I was initially put on 40mgs for GCA, (4 years ago), but a recent flare up necessitated me going up to 60mgs ...... it took a while to calm it down, now I am reducing nicely again. When I have a flare I have eye and cheek pain, mostly on one side .... for me it comes with the GCA.

Consultants!! On my second and this one is only marginally better than my first ... mainly because I don't get to see her, I usually see the registrar who changes each time ... all they seem to want to do is reduce the steroids, muddy the water with other diagnoses as add-ons and add further medication - my GP is good though.

Hang on in there, it will get better ..... and PMRPro is right the high dose of steroids is nasty but the alternative is worse.

Good luck

Linda30096 years ago

Thanks Lesley.

It's been really good to hear from people who have been through this.

I'm trying to stay positive, and visiting this forum is a huge help with that

jinasc6 years ago

Linda3009, it is hard at the start, but the more knowledge you gain the better and with a good Consultant and GP you will get through this just remember you are still a person as well as a patient and knowledge is power.

I was started on 60mg and left there for one month until I saw my Consultant again. I did not have a biopsy because I had been on 60mg for 4 days and the Consultant said, "waste of time and money".

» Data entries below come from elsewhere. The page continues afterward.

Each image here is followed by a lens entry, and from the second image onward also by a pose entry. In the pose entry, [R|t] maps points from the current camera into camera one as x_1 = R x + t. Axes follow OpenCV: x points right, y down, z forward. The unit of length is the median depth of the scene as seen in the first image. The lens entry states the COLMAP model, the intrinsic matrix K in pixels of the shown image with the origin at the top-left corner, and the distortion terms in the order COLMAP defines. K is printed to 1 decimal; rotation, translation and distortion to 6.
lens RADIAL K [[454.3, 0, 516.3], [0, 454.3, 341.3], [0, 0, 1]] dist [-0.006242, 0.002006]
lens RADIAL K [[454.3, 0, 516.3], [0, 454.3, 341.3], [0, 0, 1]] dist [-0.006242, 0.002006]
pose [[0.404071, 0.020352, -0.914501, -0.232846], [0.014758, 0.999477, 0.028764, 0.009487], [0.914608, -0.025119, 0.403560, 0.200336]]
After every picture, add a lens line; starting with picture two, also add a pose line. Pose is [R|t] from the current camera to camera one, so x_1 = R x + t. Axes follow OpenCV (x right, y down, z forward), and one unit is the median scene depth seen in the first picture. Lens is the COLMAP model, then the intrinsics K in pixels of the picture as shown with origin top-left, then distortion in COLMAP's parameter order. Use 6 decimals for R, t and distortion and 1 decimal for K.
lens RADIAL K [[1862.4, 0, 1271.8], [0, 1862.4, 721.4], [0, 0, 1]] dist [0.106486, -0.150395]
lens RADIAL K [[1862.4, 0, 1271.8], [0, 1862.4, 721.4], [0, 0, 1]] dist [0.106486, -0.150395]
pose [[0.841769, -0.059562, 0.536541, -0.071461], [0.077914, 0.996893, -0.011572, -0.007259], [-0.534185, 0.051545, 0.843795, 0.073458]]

I saw him one month later and he reduced it to 55mg told me I would probably need to wait 5 days before it settled down, if it did not settle down, go back and wait a couple of weeks and try again. He went down at 5mg a time, till I got to 20mg and then a flare, back to 60mg and then down slowly but quicker drop this time, but never more than 10%. 2nd flare, but this time back to 40mg and down again...............this time with no problems and when I reduced to 10mg, by this time we had met Ragnar and DSNS and TAH had been devised. 5 years and remission.

I saw my Consultant every 3 months without fail. If there was a problem my GP called him and it was sorted out. My GP had never had a case of GCA, but one of the partners did. I could not have been in better hands.

I did not have a smooth ride, side effects grrrrrrrr, the only one I liked was the moon face, it had my chicken neck and I was sad to see my moon face go.